L'annonce de la Commission a suscité de nombreuses réactions, dont celles de l'intergroupe 'services publics' au Parlement européen. Ainsi, Françoise Castex (S&D, française), présidente, a exprimé sa satisfaction face à la volonté de la Commission d'engager une révision que l'intergroupe appelait de ses vœux. Pour elle, « la question des financements est essentielle pour assurer l'existence même des services publics locaux » et, si la Commission a repris dans sa communication « certaines de nos propositions de réforme », encore faut-il qu'elles soient « confirmées dans le nouveau paquet que la Commission proposera en novembre prochain ». Même satisfaction chez Sophie Auconie (PPE, française), vice-présidente, qui a estimé que les règles actuelles de contrôle des aides d'État « ne prennent pas suffisamment en compte la diversité et la particularité des services pour lesquels des fonds publics sont attribués ». Pour elle, « le contrôle européen doit être garant de la transparence et de la juste mesure dans l'attribution des fonds publics, mais il ne doit pas être, de par sa complexité et sa rigidité, un frein à la mise en œuvre de services essentiels pour nos concitoyens ». Mme Auconie a exhorté à cet égard à être « ouverts » aux différents modes de financement et à rester « exigeants » sur la qualité et l'accessibilité de ces services publics.

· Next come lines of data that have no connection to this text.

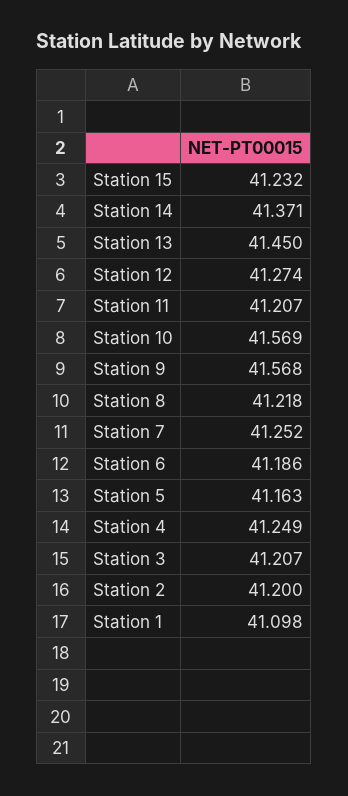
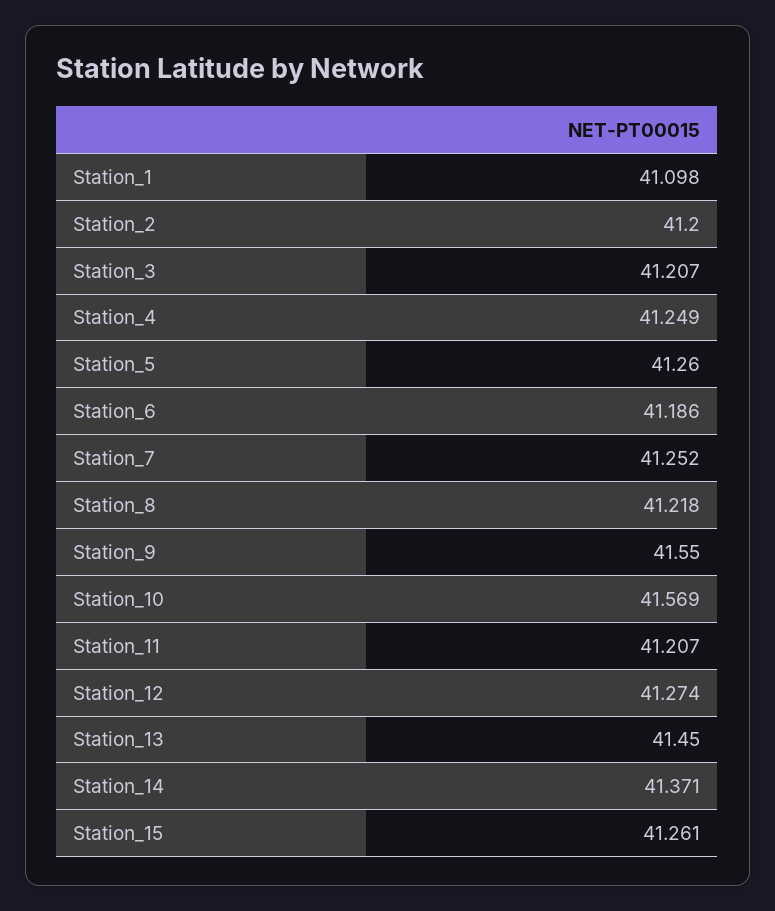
  {
-   "Station 15": 41.232,
+   "Station 15": 41.261,
    "Station 14": 41.371,
    "Station 13": 41.45,
    "Station 12": 41.274,
    "Station 11": 41.207,
    "Station 10": 41.569,
-   "Station 9": 41.568,
+   "Station 9": 41.55,
    "Station 8": 41.218,
    "Station 7": 41.252,
    "Station 6": 41.186,
-   "Station 5": 41.163,
+   "Station 5": 41.26,
    "Station 4": 41.249,
    "Station 3": 41.207,
    "Station 2": 41.2,
    "Station 1": 41.098
  }

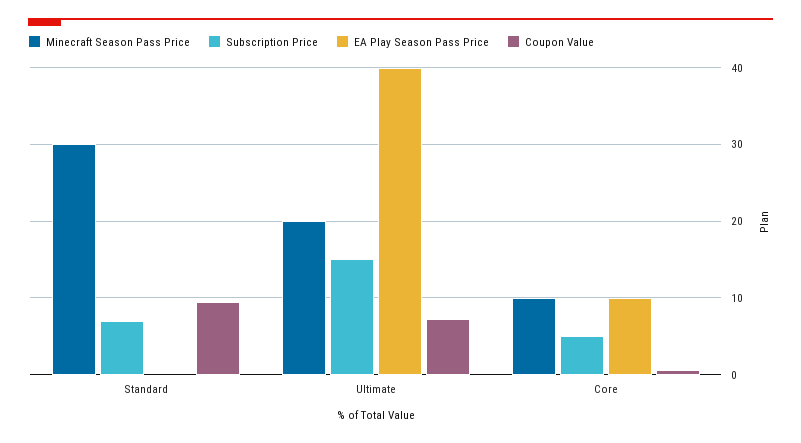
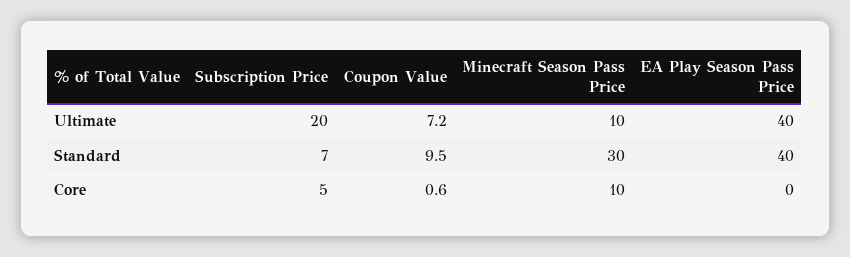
  {
    "Minecraft Season Pass Price": {
      "Standard": 30,
-     "Ultimate": 20,
+     "Ultimate": 10,
      "Core": 10
    },
    "Subscription Price": {
      "Standard": 7,
-     "Ultimate": 15,
+     "Ultimate": 20,
      "Core": 5
    },
    "EA Play Season Pass Price": {
-     "Standard": 0,
+     "Standard": 40,
      "Ultimate": 40,
-     "Core": 10
+     "Core": 0
    },
    "Coupon Value": {
      "Standard": 9.5,
      "Ultimate": 7.2,
      "Core": 0.6
    }
  }

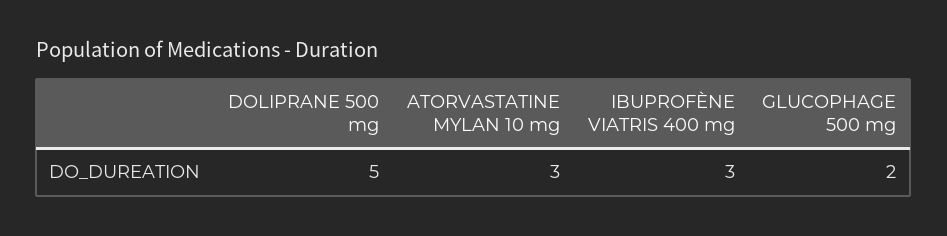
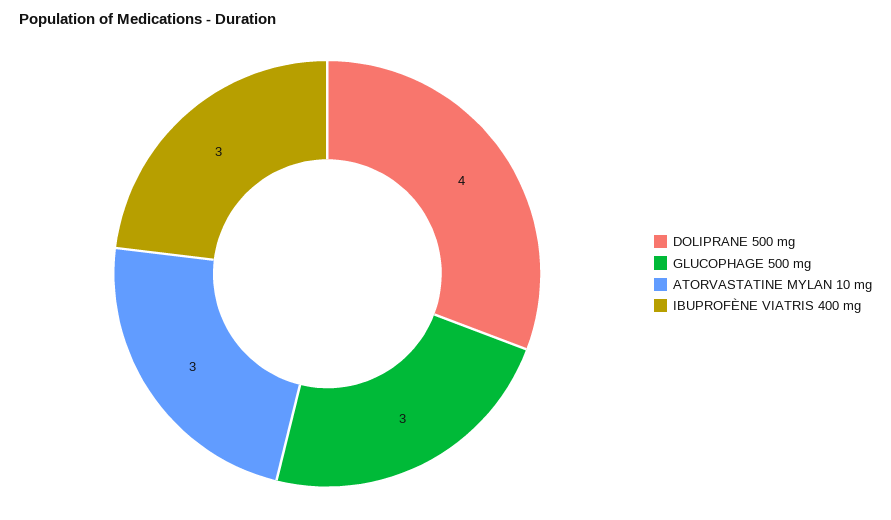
  {
-   "DOLIPRANE 500 mg": 5,
+   "DOLIPRANE 500 mg": 4,
    "ATORVASTATINE MYLAN 10 mg": 3,
    "IBUPROFÈNE VIATRIS 400 mg": 3,
-   "GLUCOPHAGE 500 mg": 2
+   "GLUCOPHAGE 500 mg": 3
  }

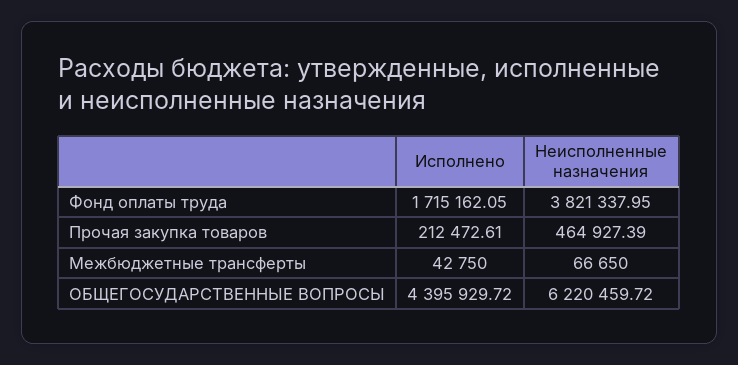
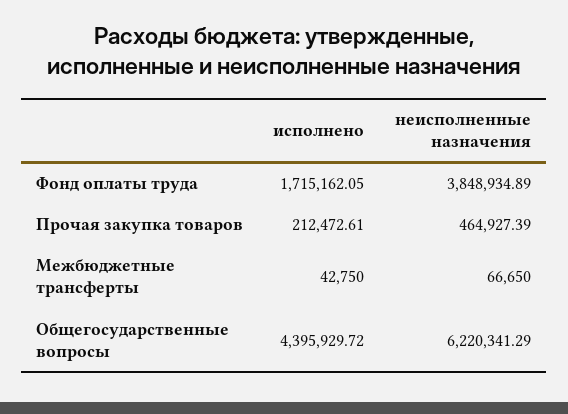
  {
    "Исполнено": {
      "Фонд оплаты труда": 1715162.05,
      "Прочая закупка товаров": 212472.61,
      "Межбюджетные трансферты": 42750,
      "ОБЩЕГОСУДАРСТВЕННЫЕ ВОПРОСЫ": 4395929.72
    },
    "Неисполненные назначения": {
-     "Фонд оплаты труда": 3821337.95,
+     "Фонд оплаты труда": 3848934.89,
      "Прочая закупка товаров": 464927.39,
      "Межбюджетные трансферты": 66650,
-     "ОБЩЕГОСУДАРСТВЕННЫЕ ВОПРОСЫ": 6220459.72
+     "ОБЩЕГОСУДАРСТВЕННЫЕ ВОПРОСЫ": 6220341.29
    }
  }

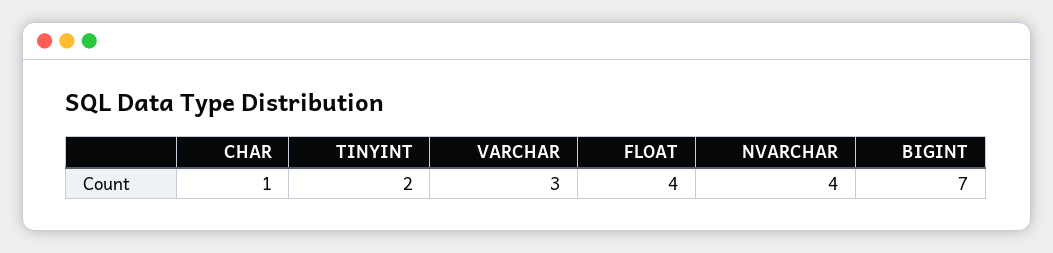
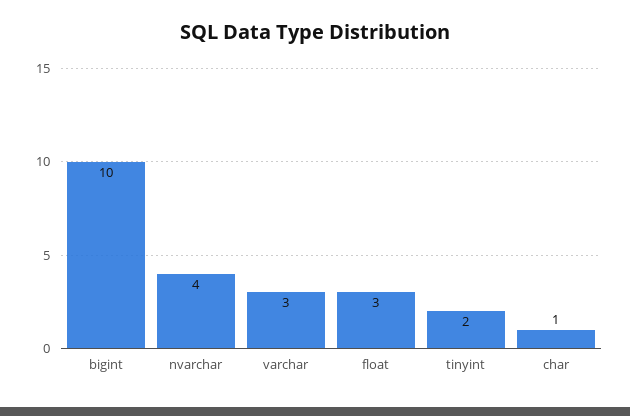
  {
    "CHAR": 1,
    "TINYINT": 2,
    "VARCHAR": 3,
-   "FLOAT": 4,
+   "FLOAT": 3,
    "NVARCHAR": 4,
-   "BIGINT": 7
+   "BIGINT": 10
  }

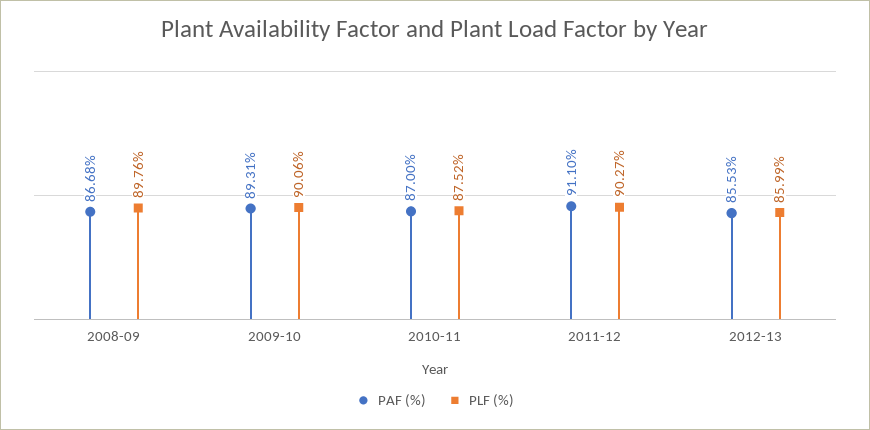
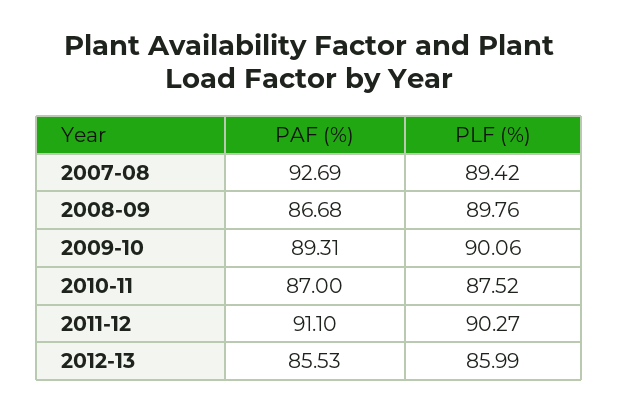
  {
    "PAF (%)": {
      "2008-09": 86.68,
      "2009-10": 89.31,
      "2010-11": 87,
      "2011-12": 91.1,
-     "2012-13": 85.53
+     "2012-13": 85.53,
+     "2007-08": 92.69
    },
    "PLF (%)": {
      "2008-09": 89.76,
      "2009-10": 90.06,
      "2010-11": 87.52,
      "2011-12": 90.27,
-     "2012-13": 85.99
+     "2012-13": 85.99,
+     "2007-08": 89.42
    }
  }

Au nom des Verts, Pascal Canfin (français) a estimé que « la Commission européenne engage la révision du paquet Monti-Kroes de manière pragmatique et efficace, en partant des difficultés rencontrées par les acteurs de terrain (opérateurs de SIEG et autorités locales) pour leur trouver des réponses adaptées ».
Laurent Wauquiez, ministre français chargé des affaires européennes, a lui aussi réagi en insistant sur le rôle central des services publics, qui sont « au cœur du modèle économique et social européen », et sur la nécessité d'en préserver la qualité. Concernant leur financement, le contrôle de la Commission doit, selon lui, se concentrer « sur les cas où il y a un réel risque d'atteinte à la concurrence au niveau européen » et doit simplifier les règles, surtout pour les services sociaux et les petites collectivités locales. (F.G.)